Читаем Моряки идут на лыжах полностью

Разойдясь, командиры и политруки лихорадочно принялись за подготовительную работу. Нужно было осмотреть и проверить материальную часть и, что особенно важно, — довести смысл операции до каждого участника и напомнить соответствующие положения устава о разведке. 

Через час перед коммунистами обеих групп уже выступал парторг лыжников старший лейтенант Боковня. Серьезно и просто говорил он об особой, передовой роли коммунистов в бою и разведке. Для большинства предстоящая операция была первым боевым крещением. Поэтому сегодня парторгу задавали особенно много вопросов, и Степан Осипович уверенно и точно отвечал на них. 
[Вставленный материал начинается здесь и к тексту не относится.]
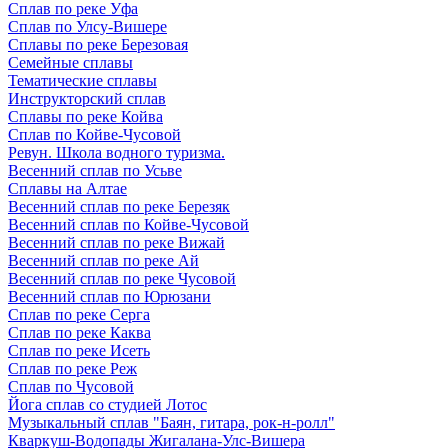
Сплав по реке Уфа
Сплав по Улсу-Вишере
Сплавы по реке Березовая
Семейные сплавы
Тематические сплавы
Инструкторский сплав
Сплавы по реке Койва
Сплав по Койве-Чусовой
Ревун. Школа водного туризма.
Весенний сплав по Усьве
Сплавы на Алтае
Весенний сплав по реке Березяк
Весенний сплав по Койве-Чусовой
Весенний сплав по реке Вижай
Весенний сплав по реке Ай
Весенний сплав по реке Чусовой
Весенний сплав по Юрюзани
Сплав по реке Серга
Сплав по реке Каква
Сплав по реке Исеть
Сплав по реке Реж
Сплав по Чусовой
Йога сплав со студией Лотос
Музыкальный сплав "Баян, гитара, рок-н-ролл"
Кваркуш-Водопады Жигалана-Улс-Вишера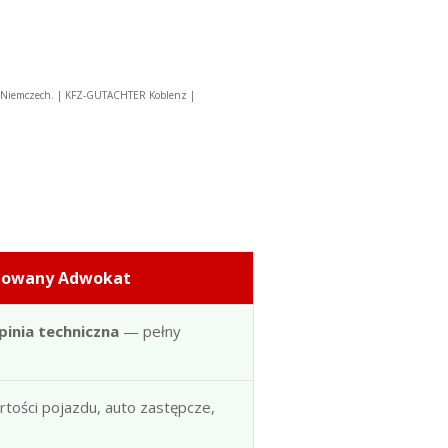
w Niemczech. | KFZ-GUTACHTER Koblenz |
dowany Adwokat
pinia techniczna
— pełny
artości pojazdu, auto zastępcze,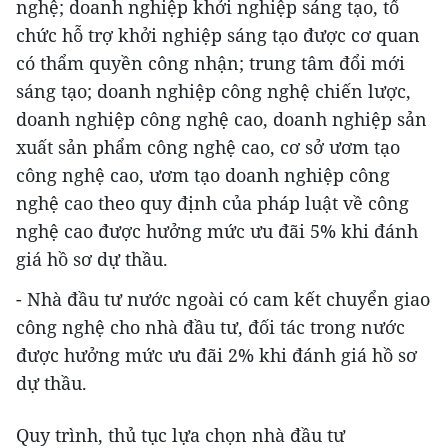
nghệ; doanh nghiệp khởi nghiệp sáng tạo, tổ
chức hỗ trợ khởi nghiệp sáng tạo được cơ quan
có thẩm quyền công nhận; trung tâm đổi mới
sáng tạo; doanh nghiệp công nghệ chiến lược,
doanh nghiệp công nghệ cao, doanh nghiệp sản
xuất sản phẩm công nghệ cao, cơ sở ươm tạo
công nghệ cao, ươm tạo doanh nghiệp công
nghệ cao theo quy định của pháp luật về công
nghệ cao được hưởng mức ưu đãi 5% khi đánh
giá hồ sơ dự thầu.
- Nhà đầu tư nước ngoài có cam kết chuyển giao
công nghệ cho nhà đầu tư, đối tác trong nước
được hưởng mức ưu đãi 2% khi đánh giá hồ sơ
dự thầu.
Quy trình, thủ tục lựa chọn nhà đầu tư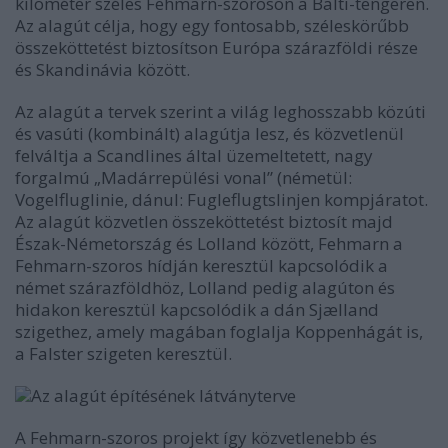
kilométer széles Fehmarn-szoroson a Balti-tengeren.
Az alagút célja, hogy egy fontosabb, széleskörűbb
összeköttetést biztosítson Európa szárazföldi része
és Skandinávia között.
Az alagút a tervek szerint a világ leghosszabb közúti
és vasúti (kombinált) alagútja lesz, és közvetlenül
felváltja a Scandlines által üzemeltetett, nagy
forgalmú „Madárrepülési vonal” (németül:
Vogelfluglinie, dánul: Fugleflugtslinjen kompjáratot.
Az alagút közvetlen összeköttetést biztosít majd
Észak-Németország és Lolland között, Fehmarn a
Fehmarn-szoros hídján keresztül kapcsolódik a
német szárazföldhöz, Lolland pedig alagúton és
hidakon keresztül kapcsolódik a dán Sjælland
szigethez, amely magában foglalja Koppenhágát is,
a Falster szigeten keresztül.
Az alagút építésének látványterve
A Fehmarn-szoros projekt így közvetlenebb és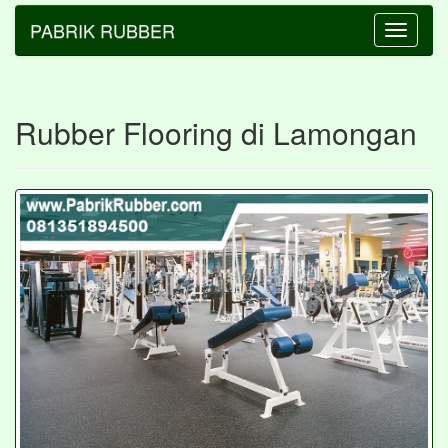
PABRIK RUBBER
Toggle
navigatio
Rubber Flooring di Lamongan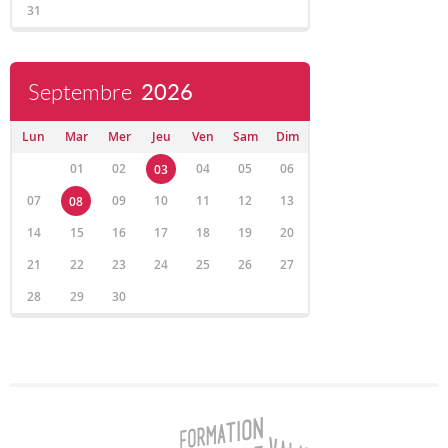
31
Septembre
2026
Lun
Mar
Mer
Jeu
Ven
Sam
Dim
01
02
04
05
06
03
07
09
10
11
12
13
08
14
15
16
17
18
19
20
21
22
23
24
25
26
27
28
29
30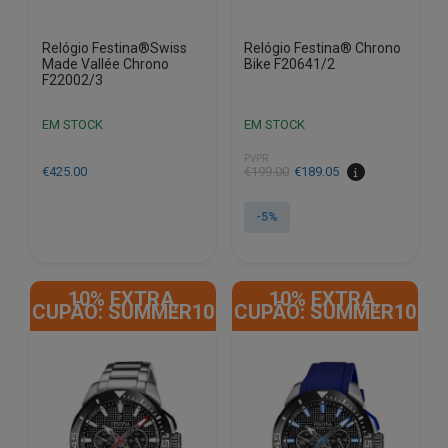
Relógio Festina®Swiss
Relógio Festina® Chrono
Made Vallée Chrono
Bike F20641/2
F22002/3
EM STOCK
EM STOCK
PVPR
O
O
€
425.00
€
199.00
€
189.05
preço
preço
original
atual
-5%
era:
é:
€199.00.
€189.05.
10% EXTRA,
10% EXTRA,
CUPÃO: SUMMER10
CUPÃO: SUMMER10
С комсомольцами говорил секретарь бюро комсомола Луканин: 

— Нам, комсомольцам, в таком деле, конечно, место тоже впереди. Уж тут мы от товарищей коммунистов никак отставать не можем! 

Закипела жизнь в лыжном лагере. На воздухе смазывали лыжи и проверяли крепления, в землянках разбирали и чистили оружие, просматривали личное снаряжение, отбирали чистые маскировочные халаты, распределяли боеприпасы и скромное продовольствие — галеты и сахар. 

Однако, как и всегда, не все были довольны. Обижены те, кто не попал в разведку. Больше других огорчен комсомолец Переверзев. 

— Товарищ комиссар, — обращается он к Богданову, — вы мне делаете бледный вид перед товарищами. 

— Какой такой вид? — недоумевающе хмурит брови военком. 

— Не пускаете в разведку… перед товарищами стыдно. 

Лицо комиссара прояснилось. Он улыбнулся шутке лыжного «балагура» Переверзева. 

— Не в последнюю разведку посылаем, — утешил он его, — успеете и вы. 

— Мне бы хоть последний гвоздик в белофинский гробик… — мечтательно заметил, отходя, Переверзев. 

Когда все было готово, проверено и договорено и оба отряда разведчиков выстроились к походу, комиссар Богданов неожиданно узнал, что в отряде нашелся «симулянт»! Это был краснофлотец Дмитриев из группы Спиридонова. Он стоял перед комиссаром красный и смущенный. Комиссар смотрел на него в упор, стараясь поймать его взгляд. 

— Значит, обманули меня? 

Дмитриев, опустив глаза, молчал. 

— Когда я спросил вас, здоровы ли вы, что вы мне ответили? 

— Так я же… 

— Нет, вы прямо скажите, что вы мне ответили? 

— Ответил… — растерянно лепетал краснофлотец, — ответил: здоров, товарищ комиссар! 

— А это, оказывается, неправда: я стороной узнаю, что у вас пальцы на ногах отморожены. Нехорошо, Дмитриев! 

— Так это же ничего, товарищ комиссар! Это же сущие пустяки! В походе сразу все пройдет. 

— Нехорошо, Дмитриев, обманывать. Нехорошо! — строго повторил Богданов. 

Пришлось оставить «симулянта» на стоянке. Чуть не плакал он, прощаясь с товарищами. Мог ли комиссар Богданов сомневаться в успехе операции, имея дело с такими людьми?

* * *

Было около полуночи, когда сорок человек лейтенанта Чепрасова белыми призраками скользнули из тени леса на пушистую гладь залива. Лишь шуршащие шлепки лыж по глубокому снегу нарушали покой морозной ночи. Продвинувшись километров на шесть к югу, отряд круто свернул на северо-запад, взяв направление на узкий пролив между островам Койвисто-Бьеркэ и деревней Муурила. 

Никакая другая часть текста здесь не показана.